* [TEXTO MOSTRADO]
El tono de tensión que se observa en este artículo de Jaime Ruiz-Tagle resulta evidente. Las versiones sobre el estado de ánimo imperante en las Fuerzas Armadas y sus acciones en el “tancazo” del 29 de junio de 1973 están presentes en este texto. Se siente la urgencia de que se asuman las responsabilidades y las capacidades de quienes tienen funciones institucionales y políticas. Fue publicado en Mensaje N° 221, de agosto de 1973.
Tal vez para un observador atento de la realidad nacional el hecho más significativo de los últimos meses no fue el frustrado golpe militar del 29 de junio, sino una medida que tomó el Gobierno cinco días después: el levantamiento de la zona de emergencia. ¿Cómo era posible que después de pedir urgentemente al Parlamento —en vista de la gravedad de la situación política— la declaración del Estado de Sitio, el Gobierno renunciara incluso a los medios de control que ofrece la “zona”? Esa medida tenía una significación enormemente grave: el Gobierno ya no confiaba en importantes sectores de las FF.AA.
Pero volvamos un poco atrás para analizar sucintamente los hechos del 29. Ya en los días anteriores había trascendido que la mayor parte de los generales no estaban dispuestos a integrar el Gabinete (como lo habían hecho en “octubre”) a pesar de las abiertas invitaciones de destacados personeros de la UP. Probablemente el contenido mismo de estas invitaciones contribuyó a desalentar a los altos mandos: se trataría de colaborar con el proceso revolucionario que dirigen los marxistas. No se trataba ya de “afianzar el orden público”, ni de “garantizar las elecciones parlamentarias”, ni de “salvar la institucionalidad”, tareas que las Fuerzas Armadas no podrían rehuir: se trataba —prácticamente— de subir al carro de la UP. Planteadas así las cosas, era evidente que las Fuerzas Armadas no tomarían responsabilidades ministeriales, ya que la mayoría de los oficiales no son marxistas, por decir lo menos.

* [DESCRIPCIÓN DEL EJERCICIO]
Prosigue el artículo sobre el “tancazo” del 29 de junio de 1973 a partir de su última oración.

* [DATOS MOSTRADOS]
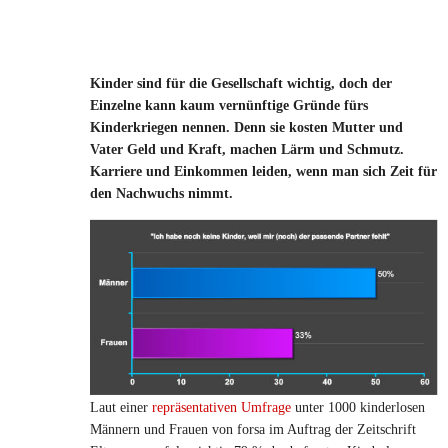
Kinder sind für die Gesellschaft wichtig, doch der
Einzelne kann kaum vernünftige Gründe fürs
Kinderkriegen nennen. Denn sie kosten Mutter und
Vater Geld und Kraft, machen Lärm und Schmutz.
Karriere und Einkommen leiden, wenn man sich Zeit für
den Nachwuchs nimmt.
Laut einer
repräsentativen Umfrage
unter 1000 kinderlosen
Männern und Frauen von forsa im Auftrag der Zeitschrift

* [RESULTADO ESPERADO]
En la víspera del golpe se había descubierto la preparación de un “cuartelazo”, lo que provocó la intervención de la Justicia Militar y la detención de varios oficiales. El comandante del Regimiento Blindados N° 2 estaba ciertamente implicado en ese complot, de modo que ante la inminencia de su destitución se lanzó a la aventura, contando sin duda con que recibiría el apoyo de otras importantes unidades militares. Posteriormente dirigentes del movimiento nacionalista Patria y Libertad (de orientación fascista), implicados en el golpe, confirmaron esta presunción: “Esperábamos contar con el apoyo de varias otras unidades militares, que previamente nos habían manifestado su respaldo”.
Frente a la sublevación militar el Presidente llamó a los trabajadores a ocupar todas las fábricas, fundos y oficinas para defender al Gobierno. La movilización popular fue masiva. En la mayoría de los casos sólo duró algunas horas, dada la rápida rendición de los golpistas, pero en muchos otros —particularmente en los “cordones industriales” que rodean Santiago, Valparaíso y Concepción— los trabajadores siguen controlando las fábricas. Volveremos sobre este punto.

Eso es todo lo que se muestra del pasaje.